Posts Tagged ‘Michael Arnzen’

Pay DeadI’ve got a weird obsession with cards.

A while back, for reasons I can’t fully explain, I became fascinated with card sleights and began seeking out magicians and card mechanics who could show them to me.

I’m not talking about one of those ponderous, drawn-out, self-working card tricks your 12-year-old nephew tries to show you at family gatherings. I’m talking about someone who can swiftly, elegantly and invisibly shift cards around. Who can draw one card that magically turns into another in his hand. If you’ve never seen that kind of effect performed up-close by someone who really know what he’s doing, it’s hard to describe just how mind-blowing it can be.

The reason, I think, is because we tend to think of cards as inherently random. “It’s all in the draw of the cards.” You play the hand you’re dealt.” The idea of someone being able to manipulate them feeds into a primal fantasy of telekinetically directing the roulette ball’s trajectory, or the fall of the dice. Of controlling the very principle of randomness.

So I guess it was inevitable that I was gonna like the horror novel “Play Dead,” by Michael Arnzen, which is all about cards and that fantasy of controlling fate.

The story concerns a professional poker player named Johnny Frieze, who loses everything at the beginning of the book. He ends up in a Las Vegas homeless shelter.
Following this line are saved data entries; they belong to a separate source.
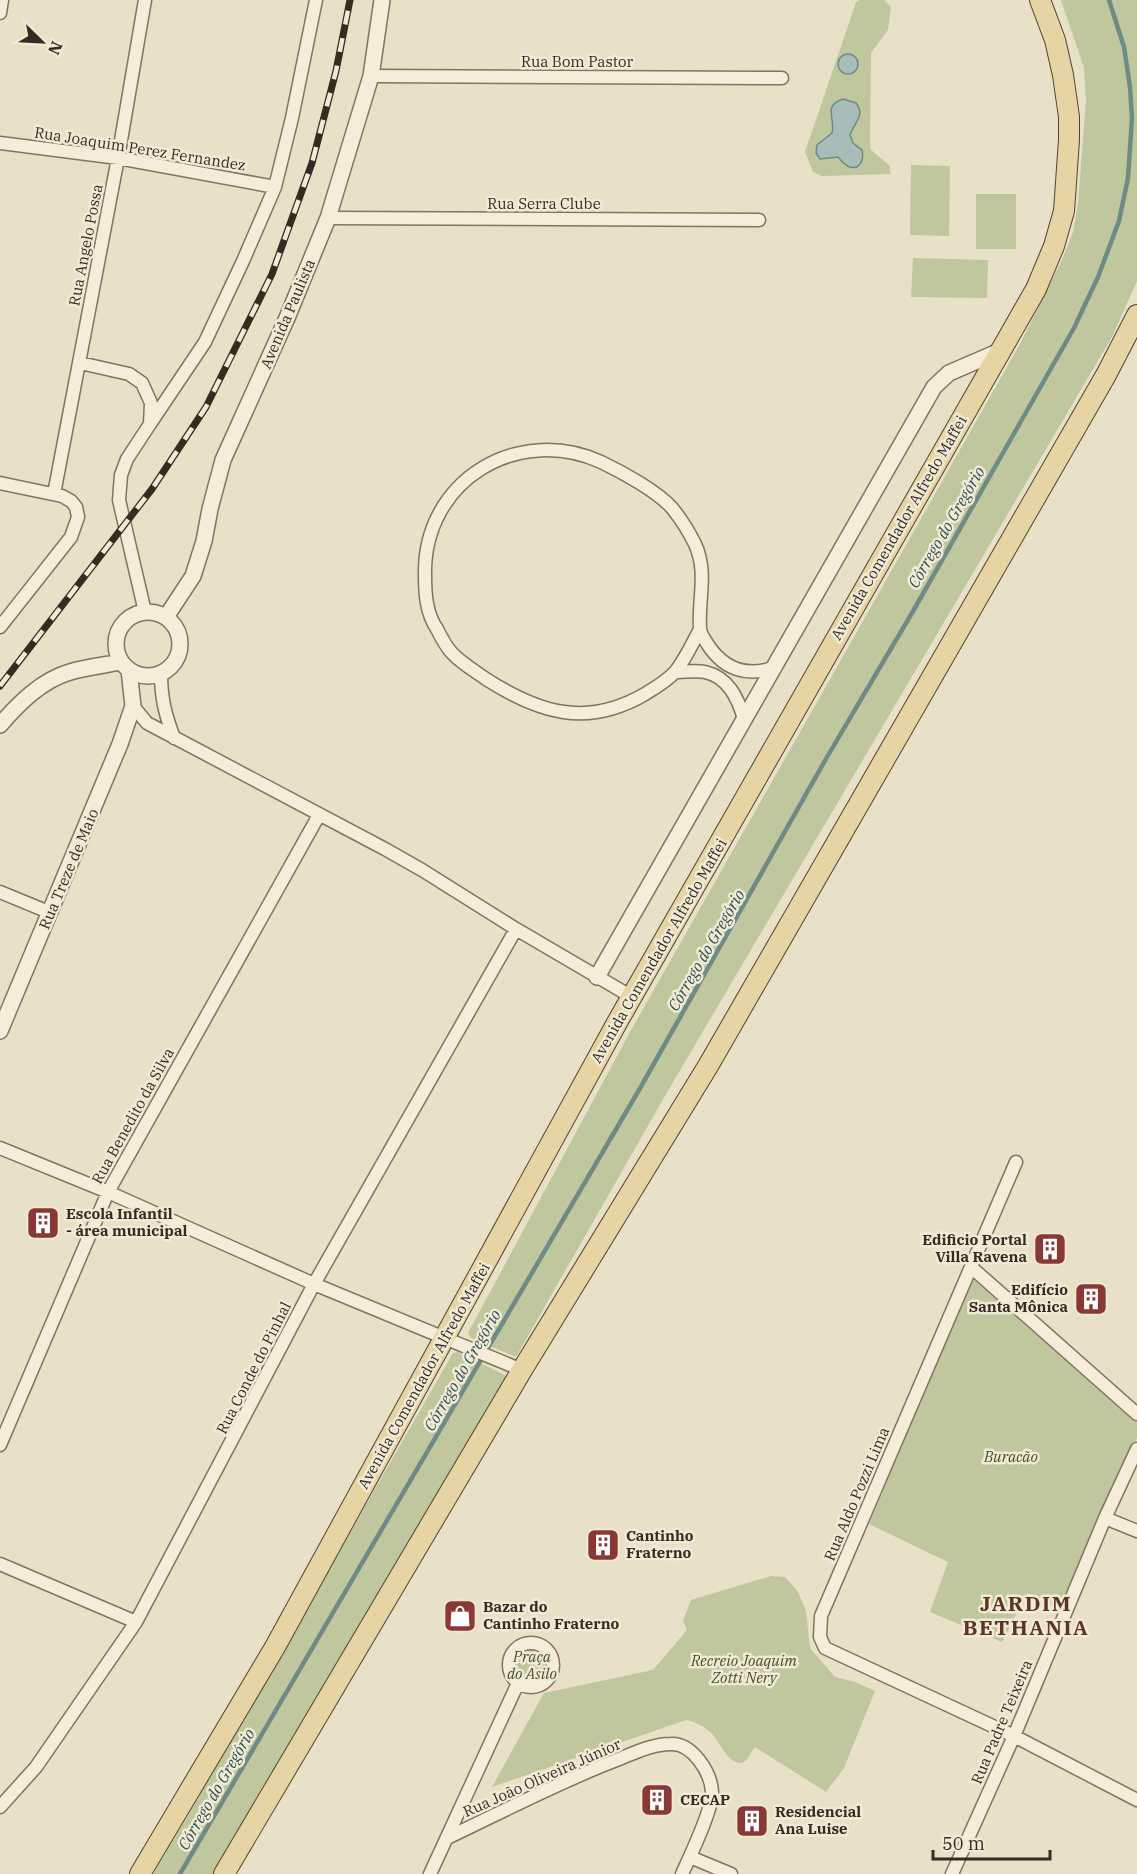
<svg xmlns="http://www.w3.org/2000/svg" width="1137" height="1874" font-family="'IBM Plex Serif',serif">
	<style>
		.green { fill: #c0c69d }
		.water { fill: #a8bdb8; stroke: #708b85; stroke-width: 1.5 }
		.lines { fill: none; stroke-linecap: round; stroke-linejoin: round }
		.stream { stroke: #708b85; stroke-width: 4.5 }
		.minor-casing { stroke: #83735f; stroke-width: 15 }
		.tertiary-casing { stroke: #83735f; stroke-width: 18 }
		.primary-casing { stroke: #514232; stroke-width: 22 }
		.minor { stroke: #f5edda; stroke-width: 12 }
		.tertiary { stroke: #f5edda; stroke-width: 15 }
		.primary { stroke: #e7d4a4; stroke-width: 20 }
		.rail-casing { stroke: #352b21; stroke-width: 7 }
		.rail { stroke: #f1ead6; stroke-width: 4.5; stroke-dasharray: 14; stroke-linecap: butt }
		.labels { text-anchor: middle; stroke-width: 5; stroke-linejoin: round; paint-order: stroke }
		.street-label { font-size: 15px; fill: #352b21; stroke: #f1ead6 }
		.poi-label { font-size: 15px; font-weight: bold; fill: #352b21; stroke: #f1ead6; text-anchor: start }
		.park-label { font-size: 15px; font-style: italic; fill: #444f2a; stroke: #f1ead6 }
		.water-label { font-size: 16px; font-style: italic; fill: #325352; stroke: #f1ead6 }
		.district-label { font-size: 21px; font-weight: bold; letter-spacing: 1.5px; fill: #5c3325; stroke: #f1ead6 }
	</style>
	<rect width="100%" height="100%" fill="#e9e0c8"/>
	<path class="green" d="M860,0H884L891,7L888,30L871,53L870,149L890,166V174L822,176L813,172L805,152L856,2Z
		M1061,0H1137V281L1112,337L669,1089L516,1357L471,1338L468,1333L630,1032L1020,344L1062,260L1073,232L1078,203L1086,100L1084,68Z
		M911,165L950,166L949,236L910,235Z
		M976,194H1016V249H976Z
		M913,258L988,260L987,298L911,297Z
		M972,1278L1137,1422V1438L1059,1609L1027,1593L1002,1642L930,1612L948,1562L869,1524Z
		M457,1352L505,1375L507,1379L215,1874H153L186,1819L453,1353Z
		M771,1576L785,1577L798,1592L806,1611L810,1648L835,1677L855,1682L875,1691L844,1768L826,1792L755,1747C752,1751 748,1759 744,1762C730,1769 719,1740 711,1733C704,1726 696,1722 686,1720L492,1787L544,1693L653,1670L687,1630L683,1621L691,1600Z
		M513 1665a19 19 0 1 1 38 0a19 19 0 1 1-38 0Z"/>
	<path class="water" d="M838 64a10 10 0 1 1 20 0a10 10 0 1 1-20 0Z
		M843,99L856,103C866,115 854,123 850,135L853,143L862,150C864,158 861,170 850,167C845,166 841,160 838,157L820,159L816,153L817,145L832,133C836,119 822,106 843,99Z"/>
	<g class="lines">
		<path class="stream" d="M180,1874L639,1090L827,757L912,613L1074,328L1098,277L1119,221L1128,178L1132,118L1130,87L1124,47L1109,0"/>
		<defs>
			<path id="minor" d="M0,13L2,0
				M371,76L782,78
				M0,143L118,158L275,187
				M328,218L759,220
				M80,363L129,374L142,383L151,403L150,424L127,459L121,475L119,500L145,612
				M150,424L205,342L243,261L275,187L292,118L316,0
				M0,483L62,496L71,501L76,507L78,517L71,537L0,627
				M54,494L118,158L145,0
				M699,631C692,644 685,660 675,672C667,681 655,688 645,694C587,728 539,713 486,679C475,671 461,663 452,653C446,647 441,637 437,629C426,613 425,593 425,575C423,481 517,424 601,462C622,472 657,491 672,508C681,519 689,532 695,544C708,572 698,599 700,628C700,634 705,640 708,645C724,669 746,677 773,668
				M675,672C685,672 696,670 705,672C728,677 738,698 744,719
				M161,673C161,698 165,714 174,738
				M133,706L147,723L385,849L422,870L516,929L632,997
				M0,892L51,913
				M0,1148L108,1192L314,1284L522,1370
				M1016,1162L821,1616L820,1637L825,1648L1014,1736L1137,1800
				M971,1267L1137,1414
				M0,1445L108,1192L319,815
				M1105,1518L1137,1531
				M0,1564L136,1622
				M509 1665a22 22 0 1 1 44 0a22 22 0 1 1-44 0Z
				M0,1807L36,1767L136,1622L314,1284L516,929
				M447,1838C502,1812 557,1783 614,1761C632,1754 651,1744 671,1744C692,1743 711,1772 712,1792C713,1809 690,1856 682,1874
				M690,1857L731,1874
				M430,1874L518,1683
				M952,1874L1014,1736L1105,1518L1137,1449"/>
			<path id="tertiary" d="M116 644a32 32 0 1 1 64 0a32 32 0 1 1-64 0Z
				M166,617L193,576L204,541L210,509L223,460L287,318L328,218L371,76L382,0
				M0,725C19,703 42,680 70,672C87,667 105,665 121,662
				M597,977L934,387L949,373L1000,351
				M0,1031L120,744L133,706L129,670"/>
			<path id="primary" d="M140,1874L275,1647L619,1019L1036,289L1054,246L1064,211L1069,140V117L1063,75L1055,40L1040,0
				M224,1874L522,1370L708,1066L1106,375L1137,315"/>
		</defs>
		<use href="#minor" class="minor-casing"/>
		<use href="#tertiary" class="tertiary-casing"/>
		<use href="#primary" class="primary-casing"/>
		<use href="#minor" class="minor"/>
		<use href="#tertiary" class="tertiary"/>
		<use href="#primary" class="primary"/>
		<defs>
			<path id="rail" d="M0,686L152,489L206,407L272,274L312,163L336,71L350,0"/>
		</defs>
		<use href="#rail" class="rail-casing"/>
		<use href="#rail" class="rail"/>
	</g>
	<defs>
		<symbol id="building-square" viewBox="-11 -11 22 22"><rect x="-9" y="-9" width="18" height="18" rx="4" fill="#8a3836" stroke="#f1ead6"/><path d="M-4-6H4V6H1V3H-1V6H-4ZM-2.5-4.3h1.7v1.8h-1.7ZM.8-4.3h1.7v1.8H.8ZM-2.5-1h1.7V.8h-1.7ZM.8-1h1.7V.8H.8Z" fill="#fff"/></symbol>
		<symbol id="shop-square" viewBox="-11 -11 22 22"><rect x="-9" y="-9" width="18" height="18" rx="4" fill="#8a3836" stroke="#f1ead6"/><path d="M-5-2.5h2.3a2.7 3.5 0 0 1 5.4 0H5L5.5 6h-11ZM-1.5-2.5h3a1.5 2.3 0 0 0-3 0Z" fill="#fff"/></symbol>
	</defs>
	<g fill-rule="evenodd">
		<use href="#building-square" x="24" y="1204" width="38" height="38"/>
		<use href="#building-square" x="1031" y="1230" width="38" height="38"/>
		<use href="#building-square" x="1072" y="1280" width="38" height="38"/>
		<use href="#building-square" x="584" y="1526" width="38" height="38"/>
		<use href="#shop-square" x="441" y="1597" width="38" height="38"/>
		<use href="#building-square" x="638" y="1781" width="38" height="38"/>
		<use href="#building-square" x="733" y="1802" width="38" height="38"/>
	</g>
	<g class="labels">
		<g class="street-label">
			<text x="577" y="67">Rua Bom Pastor</text>
			<text transform="translate(140 149) rotate(9)" y="5">Rua Joaquim Perez Fernandez</text>
			<text x="544" y="209">Rua Serra Clube</text>
			<text transform="translate(86 245) rotate(-79)" y="5">Rua Angelo Possa</text>
			<text transform="translate(288 314) rotate(-67)" y="5">Avenida Paulista</text>
			<text transform="translate(899 528) rotate(-60)" y="5">Avenida Comendador Alfredo Maffei</text>
			<text transform="translate(69 869) rotate(-67)" y="5">Rua Treze de Maio</text>
			<text transform="translate(659 951) rotate(-60)" y="5">Avenida Comendador Alfredo Maffei</text>
			<text transform="translate(133 1116) rotate(-61)" y="5">Rua Benedito da Silva</text>
			<text transform="translate(254 1368) rotate(-63)" y="5">Rua Conde do Pinhal</text>
			<text transform="translate(424 1376) rotate(-61)" y="5">Avenida Comendador Alfredo Maffei</text>
			<text transform="translate(857 1494) rotate(-67)" y="5">Rua Aldo Pozzi Lima</text>
			<text transform="translate(1002 1722) rotate(-67)" y="5">Rua Padre Teixeira</text>
			<text transform="translate(542 1778) rotate(-24)" y="5">Rua João Oliveira Júnior</text>
		</g>
		<g class="poi-label">
			<text x="66" y="1219">Escola Infantil<tspan x="66" dy="17">- área municipal</tspan></text>
			<text x="1027" y="1245" text-anchor="end">Edificio Portal<tspan x="1027" dy="17">Villa Ravena</tspan></text>
			<text x="1068" y="1295" text-anchor="end">Edifício<tspan x="1068" dy="17">Santa Mônica</tspan></text>
			<text x="626" y="1541">Cantinho<tspan x="626" dy="17">Fraterno</tspan></text>
			<text x="483" y="1612">Bazar do<tspan x="483" dy="17">Cantinho Fraterno</tspan></text>
			<text x="680" y="1805">CECAP</text>
			<text x="775" y="1817">Residencial<tspan x="775" dy="17">Ana Luise</tspan></text>
		</g>
		<g class="park-label">
			<text x="1011" y="1462">Buracão</text>
			<text x="532" y="1662">Praça<tspan x="532" dy="17">do Asilo</tspan></text>
			<text x="744" y="1666">Recreio Joaquim<tspan x="744" dy="17">Zotti Nery</tspan></text>
		</g>
		<g class="water-label">
			<text transform="translate(946 527) rotate(-60)" y="6">Córrego do Gregório</text>
			<text transform="translate(706 950) rotate(-60)" y="6">Córrego do Gregório</text>
			<text transform="translate(462 1370) rotate(-60)" y="6">Córrego do Gregório</text>
			<text transform="translate(216 1789) rotate(-60)" y="6">Córrego do Gregório</text>
		</g>
		<g class="district-label">
			<text x="1026" y="1611">JARDIM<tspan x="1026" dy="24">BETHANIA</tspan></text>
		</g>
	</g>
	<g transform="translate(42 42) rotate(114)" stroke="#f1ead6" stroke-width="4.5" paint-order="stroke">
	<path d="M0-4.5L10 22L0 15L-10 22Z" fill="#352b21"/>
	<text y="-9" font-size="16" font-weight="bold" text-anchor="middle" fill="#352b21">N</text>
	</g>
	<path d="M933 1850v9h117v-9" fill="none" stroke="#352b21" stroke-width="3"/>
	<text x="942" y="1850" font-size="18" fill="#352b21" stroke="#f1ead6" stroke-width="4.5" paint-order="stroke">50 m</text>
</svg>
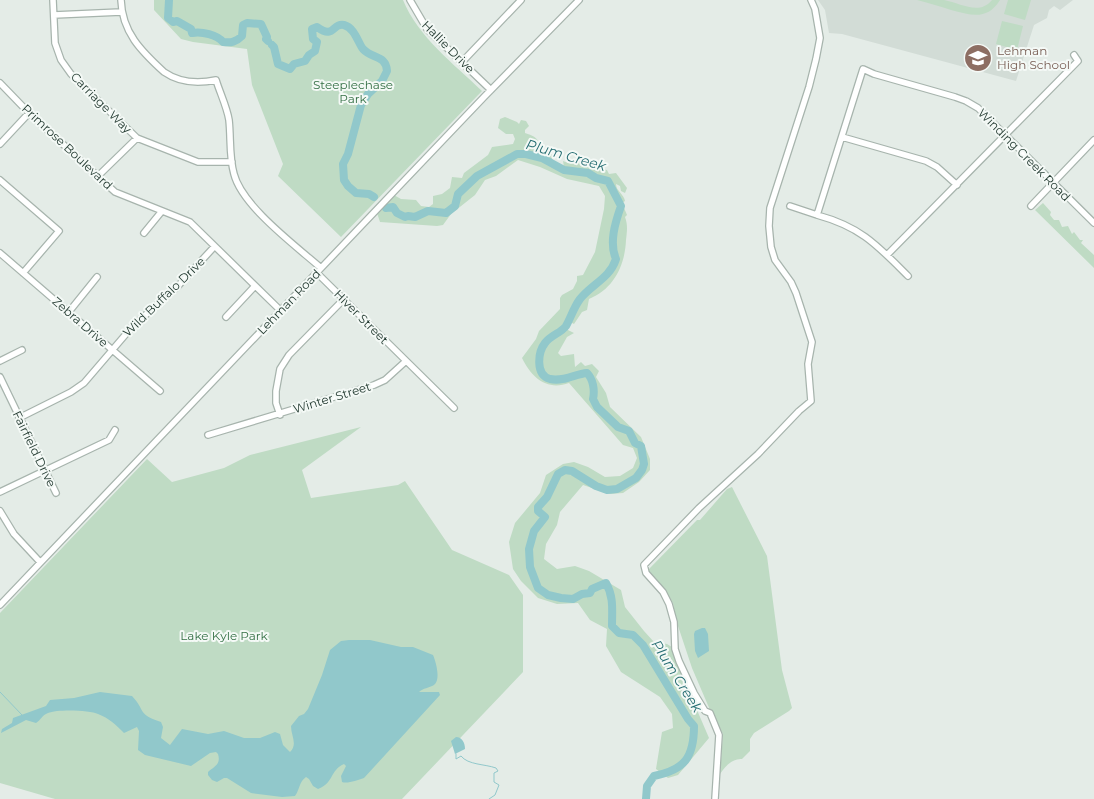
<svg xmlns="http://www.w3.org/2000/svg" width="1094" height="799" font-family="Montserrat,sans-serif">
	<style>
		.built { fill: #d2dcd6 }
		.green { fill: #bfdbc4 }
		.water { fill: #91c8cb }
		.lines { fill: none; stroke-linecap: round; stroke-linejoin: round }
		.stream { stroke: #91c8cb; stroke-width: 1 }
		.river { stroke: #91c8cb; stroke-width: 8 }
		.minor-casing { stroke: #a7b4ad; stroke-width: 8 }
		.minor { stroke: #fff; stroke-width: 5.5 }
		.labels { text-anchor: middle; stroke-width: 4; stroke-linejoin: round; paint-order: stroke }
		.street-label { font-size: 12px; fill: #253c33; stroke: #f4f9f6 }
		.education-label { font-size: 12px; fill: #785e54; stroke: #f4f9f6; text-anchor: start }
		.park-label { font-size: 12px; fill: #336f44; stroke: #f4f9f6 }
		.water-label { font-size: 14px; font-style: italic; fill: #256d72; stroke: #f4f9f6 }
	</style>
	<rect width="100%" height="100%" fill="#e4ece7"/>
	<!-- built -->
	<path class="built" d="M818,0H1073L1060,10L1054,6L1049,10L1047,18L1034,25L1016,81L842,34L829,33L825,10Z"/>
	<!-- green -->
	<path class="green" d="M154,0H403C418,37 454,64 482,91L341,237L278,176L283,164L252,85L247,49L193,42L181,39L154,10Z
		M917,0C926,0 936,0 944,0C961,3 979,16 992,0H1000C987,21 971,15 951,10C940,6 928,3 917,0Z
		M1008,0H1031L1025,20L1004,14Z
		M1002,21L1023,26L1017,50L996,44Z
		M505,117L517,122L519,124L521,120L526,121L529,126L525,130V133C541,138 537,141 544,155L546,151L553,155L552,159L557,164L564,167L563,161L568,163L571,160L586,161L596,168L607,170L609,174L616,173L627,188L625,193L621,191L620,186L616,184C616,191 624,194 625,201L622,203L627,215L625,217C628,225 627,231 626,240C625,265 614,289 589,299L587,310L582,312L574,324L568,321L564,328L574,333L567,337L558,353L561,356L574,354L575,367L581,362L585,366L592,364L599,371L596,377L606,393L610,407L641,437L650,459V470L639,482L623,493L610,494L583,485L560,512L557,525L546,544L544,559L557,569L575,566L589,571L621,590L625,607L644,631L654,642L667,644L675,649L682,675L709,738L678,775L668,778L656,769L662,732L673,728L672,714L660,697L621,672L606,646L607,629L590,620L578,603L557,604L538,598L521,581L513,569L509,542L515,523L540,493L546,475L563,464L574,462L588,467L605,477L620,476L633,468L637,458L633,448L623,445L569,383C547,391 532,378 522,358L536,339L539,331L560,309V298L562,295L573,289L577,281V276L583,275L595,252L604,209L605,196L599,186L567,179L540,167L518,160L496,176L485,180L475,195L451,214L443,225L437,226L380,222L376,210L392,194L401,199L416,200L421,206L429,207L433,204V196L442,194L450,188L452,177L462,178L464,173L488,155L492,147L513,144L515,139L513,134H506L498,128L500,119Z
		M1043,203L1051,212L1050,215L1054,220H1059L1062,227L1068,226L1072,234L1074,232L1080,240H1083L1081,243L1094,255V268L1035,210Z
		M361,427L302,470L311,498L398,485L405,481L452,550L509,575L523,595V672L402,799H55L0,783V613L147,459L172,482L224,468L250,455Z
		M732,487L767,556L782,670L792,708L789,711L754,733L750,739V751L742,759C732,758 725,767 720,774L723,734L710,710L692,668L675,617L673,603L662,586L648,572L649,569L697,520H700L727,489Z"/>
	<!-- water -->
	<path class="water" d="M702,628H705L708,634L709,651L698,658L695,651L694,634L695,631Z
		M349,640H370L401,647H413L433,655C436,662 441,680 434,685C429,688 423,688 419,692H439L440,695L364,778C357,780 348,784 342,782L341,776L346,766L344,764C329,771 335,782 318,789L313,786L309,779L306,777C299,782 300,789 295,796L282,797L251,793L227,778H224L217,782L212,780L208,775V772C215,766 221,764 218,754L216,752L210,753L191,766L145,755L138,750L139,731L137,727L124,733C116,725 109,718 98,714C90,710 57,709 48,713C42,715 41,720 36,723L26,720L1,733L2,729L12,723L13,718L46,706L50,700L74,698L100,692L132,696C146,711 137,714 161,722L163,727L161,738L170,745L182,729L208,734L224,731L244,738H260L275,732L280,734L283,745L290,752C298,744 291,736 291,726L299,716L304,714L308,709L322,675L330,650L341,641Z
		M456,737C462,737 465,743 465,749L455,754L451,741Z"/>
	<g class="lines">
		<!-- stream -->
		<path class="stream" d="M0,692L22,715
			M456,754V759L461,756C468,765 485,764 496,768L498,771L494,773V782L499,785L495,795L489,799"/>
		<!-- river -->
		<path class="river" d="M169,0L168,18L173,22L177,21L191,29L192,33C202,31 217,35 223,42C231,43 236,42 242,36L243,25L247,23L261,24L267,37L266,39L268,41
			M272,45L274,47L278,64L290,69L294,64L305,61L309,55L315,51L317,42L313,39L312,29L317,27C335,40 332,22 344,25C355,28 358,43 363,49C372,59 386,55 387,71L382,81L368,94L361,105L348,154L343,164L344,180L348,186L356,193L369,194L374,197
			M386,208L393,207L397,213L405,217L408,216L415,217L428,211L446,213L455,206L458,194L477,176L517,154H526L542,158L564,170L588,173L596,178L608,181L621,206C615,223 609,243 616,259C610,278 592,284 580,299C574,307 571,317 566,326C561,333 551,335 545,343C538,352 535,375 550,379C564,382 575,374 587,373C593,379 595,390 593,399L597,407L618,427L629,431L635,443L641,446L644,464L642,470L636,478L617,489L607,490L596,486L572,471L565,470L558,474L547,497L538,507V511L545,517L534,531L529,549L530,567L538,588L548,595L561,598L573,599L582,594L590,593L592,589L606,583C614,597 612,610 612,626L619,633L633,635L643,645L688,719L694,726C694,758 684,770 654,776L647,786L646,799"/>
		<!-- minor casing -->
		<g class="minor-casing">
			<path id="minor" d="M53,0L55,43L61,60L71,74L137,138L198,162H232
				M121,0C122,32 141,51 164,72C180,83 197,84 216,80C220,93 227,107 229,120C231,138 229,157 234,174C242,206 296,246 321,268
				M410,0L427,29L491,90
				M54,15L121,12
				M462,62L521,0
				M0,83L29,113L115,192L190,222L281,311
				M842,137L926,161L937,167L957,185
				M0,144L29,113
				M97,177L137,138
				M0,180L59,231L23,273
				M790,206L817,215
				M1031,206L1094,140
				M144,233L162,211
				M0,253L160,391
				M887,255L1078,61L1074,55
				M317,273L454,408
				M908,276C877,245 861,227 817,215L863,69L874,74L955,97L966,101L978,108L1094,223
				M68,313L97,277
				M226,317L255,286
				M0,361L22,350
				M0,377L56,493
				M280,415L276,403V391L280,369L289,355L343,300
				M19,418L71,392L84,383L132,327L178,286L214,247
				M208,435L374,385L385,380L406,361
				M0,492L109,440L115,430
				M0,511L14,534L40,562
				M0,605L484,97L579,0
				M715,799L719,735L710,713L705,711L694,693L679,661L675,649L674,622L669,604L663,592L646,573L644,565L699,508L758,454L799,411L811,401L808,364L812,342L796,293L791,282L775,260L771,247L769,226L770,208L809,87L816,59L820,38L815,9L811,0"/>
		</g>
		<!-- minor -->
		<use href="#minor" class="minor"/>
	</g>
	<!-- icons -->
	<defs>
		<g id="school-disc" transform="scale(1.4375)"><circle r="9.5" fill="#8d6e63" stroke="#f4f9f6"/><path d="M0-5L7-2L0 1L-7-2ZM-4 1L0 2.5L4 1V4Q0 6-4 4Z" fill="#fff"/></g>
	</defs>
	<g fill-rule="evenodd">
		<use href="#school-disc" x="978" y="58"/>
	</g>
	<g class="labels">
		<!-- street labels -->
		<g class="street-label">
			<text transform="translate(448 47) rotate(45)" y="4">Hallie Drive</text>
			<text transform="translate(101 103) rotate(45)" y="4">Carriage Way</text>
			<text transform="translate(67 147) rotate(43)" y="4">Primrose Boulevard</text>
			<text transform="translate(1024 155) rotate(45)" y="4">Winding Creek Road</text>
			<text transform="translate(164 297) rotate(-44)" y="4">Wild Buffalo Drive</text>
			<text transform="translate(289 302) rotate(-46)" y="4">Lehman Road</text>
			<text transform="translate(361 317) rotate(45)" y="4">Hiver Street</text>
			<text transform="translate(80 322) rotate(41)" y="4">Zebra Drive</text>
			<text transform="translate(332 398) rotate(-17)" y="4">Winter Street</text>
			<text transform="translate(34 449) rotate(64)" y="4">Fairfield Drive</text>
		</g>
		<!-- education labels -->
		<g class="education-label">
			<text x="997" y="55">Lehman<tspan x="997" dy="14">High School</tspan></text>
		</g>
		<!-- park labels -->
		<g class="park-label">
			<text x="353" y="89">Steeplechase<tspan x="353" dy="14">Park</tspan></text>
			<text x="224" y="640">Lake Kyle Park</text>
		</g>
		<!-- water labels -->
		<g class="water-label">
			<text transform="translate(566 155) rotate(16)" y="5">Plum Creek</text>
			<text transform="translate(677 676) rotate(58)" y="5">Plum Creek</text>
		</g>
	</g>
</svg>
This being Vegas, many residents of the shelter owe their destitution to gambling.

But Johnny gets word of a high-stakes contest that could reverse his losing streak. Turns out there’s a mogul recruiting gamblers from the shelter to take part in a game called “Butcher Boy.” Here’s the catch. Players have to make their own decks — out of Polaroid photos of their murder victims.

I don’t even want to offer any hints as to what the rich puppetmaster’s motivation is, other than to say it’s very clever. “Play Dead” also incorporates one of my favorite narrative approaches to horror, in that it keeps you guessing as to whether something supernatural is really going on, or whether major characters just happen to be bugfuck insane.

The story unfolds as a tense, chilling and queasily hilarious exploration of obsession, addiction, gambling, chance, fate, and the kind of my-dick-is-bigger-than-your-dick dynamics that crop up whenever men compete in any endeavor. Arnzen manages the difficult trick of letting the horror and humor serve as counterpoints, with neither detracting from the other.

It’s a good book for the horror fan who’s getting a bit too jaded, and wants to read something new. It doesn’t easily fit into any subgenre of horror that I’ve ever encountered. No werewolves, vampires, ghosts or zombies here. Doesn’t even really fit the psycho killer mold either.

I don’t want to give the false impression that “Play Dead” is some kind of anti-gambling screed. Still, Arnzen seems to understand that the very existence of a multimillion-dollar gambling industry — one that owes its profitability to vast numbers of people voluntarily offering themselves up as de facto human sacrifices — is eerie enough without throwing any vampires or zombies into the mix.